A semi-conscious 16 year-old girl was raped while fathers and husbands watched on. And chance is the only reason we know about it.
We woke this morning to the news that the police had stumbled upon footage of a rape on a Go-Pro camera they discovered by chance on a raid associated with graffiti offences.
The footage revealed that the girl, barely conscious, was assaulted in a room filled with eight men in their early 20s. Police arrested five men – four in their early 20s and one 17 year old – for a number of sexual assault offences. Reports this morning revealed that some of the men who allegedly assaulted the girl are married with children.
If the Go-Pro footage hadn’t been found, we would never have known that this vicious rape had taken place. The alleged perpetrators would not be facing justice; the girl would not be receiving support and counselling.
If the police did not stumble onto this evidence, the perpetrators would have gone on with their lives. It might have become a running joke between them. It might even have been something that they did again. And the victim? Like so many other women, she would suffer in silence, in grief, in despair.
While all aspects of this crime are heinous, the most stomach-churning aspect is this: How many more rapes are happening every day that we never find out about? How many victims are silent and alone in their fear and self-loathing?
During the press conference about this morning, police encouraged any victim of sexual assault to report the crime. They told reporters that the girl had not told anyone the rape because she was scared of reprisals.
This is more common than most people imagine.
In fact, up to 80 per cent of women never report their rape – primarily because they feel like the police will not bring the perpetrators to justice.
Add to that the fact that 90 percent of women who are raped are raped by someone that they know. A woman who reports a rape is likely to be pointing the finger at someone she knows – a friend, a family member, a friend of the family, a boyfriend.
Shame, embarrassment, fear – all of these combined explain why a woman – and in this case, a girl – might choose to pretend something like this never happened.

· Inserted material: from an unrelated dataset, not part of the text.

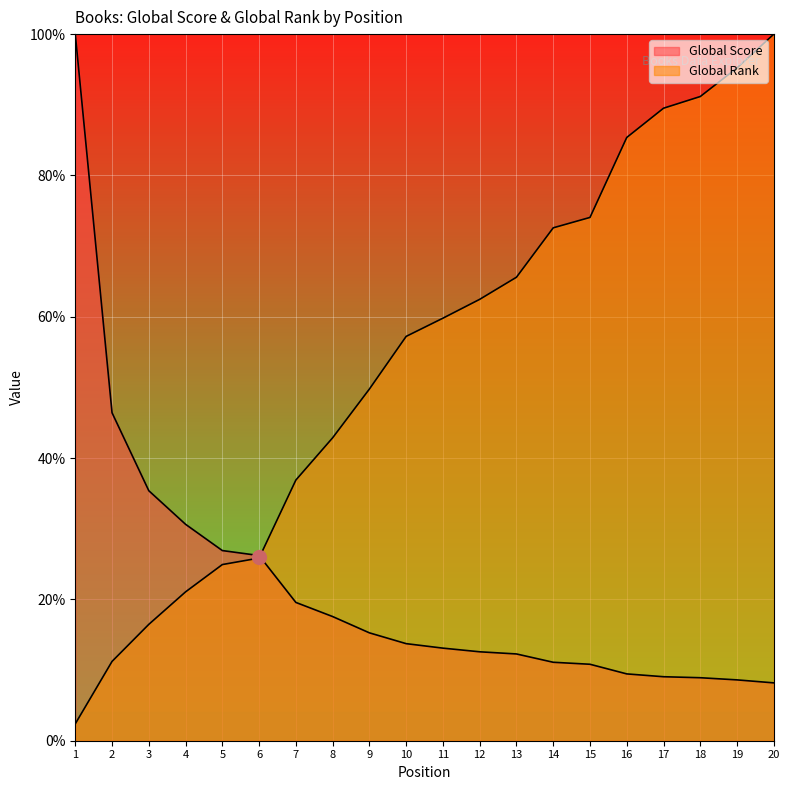

How many values in the Global Score series are below 13?

9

We know why she probably didn’t report it. The same reason why thousands of women don’t report rapes every year.
The better question is: Why did eight men, standing in a room, think it was okay to rape a 16 year old girl who was semi-conscious?
Why did men who are fathers, partners, brothers and sons, allegedly see this incapacitated child and instead of protecting her, choose to attack her?

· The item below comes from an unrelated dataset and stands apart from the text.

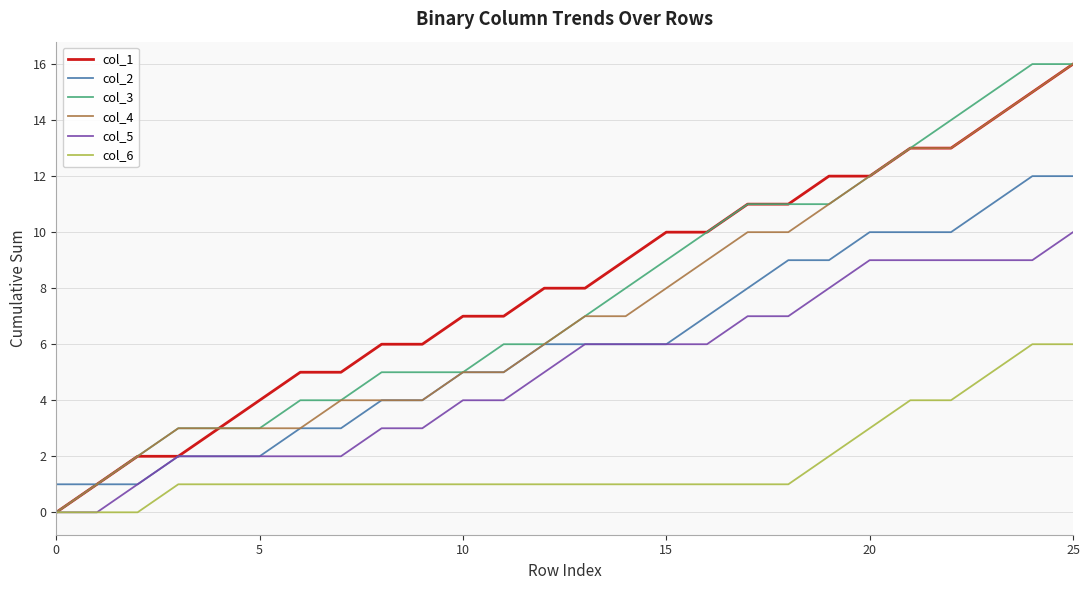

What is the difference between the maximum and minimum values in the col_1 series?

16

Why did these same men think it was safe to video their crime?
These questions are two sides of the same coin: The reason why a girl wouldn’t report a crime is the same reason why a group of men think they can commit it.
Any man who would see an incapacitated girl and sexually assault her does not place any value on her.
He considers her a lesser being. Something to break and throw away.
The reason the girl wouldn’t report a rape is because she has been told the same thing: No one will believe her, no one will stand up for her, no one will protect her from reprisals. In short, she is not worth keeping safe.
Eight men. Police say eight men stood there and watched. Eight men let this happen. Not one protected this girl. Not one valued her. Not one pictured her as their daughter, their sister or their equal.
The accused men are husbands. They are fathers. And if found guilty, these men have attacked a vulnerable child instead of protecting her.
If the police had never found that camera, this violence could continue. And we would be none the wiser.
The fact that the accused men were identified by chance is the most shocking nightmare of all.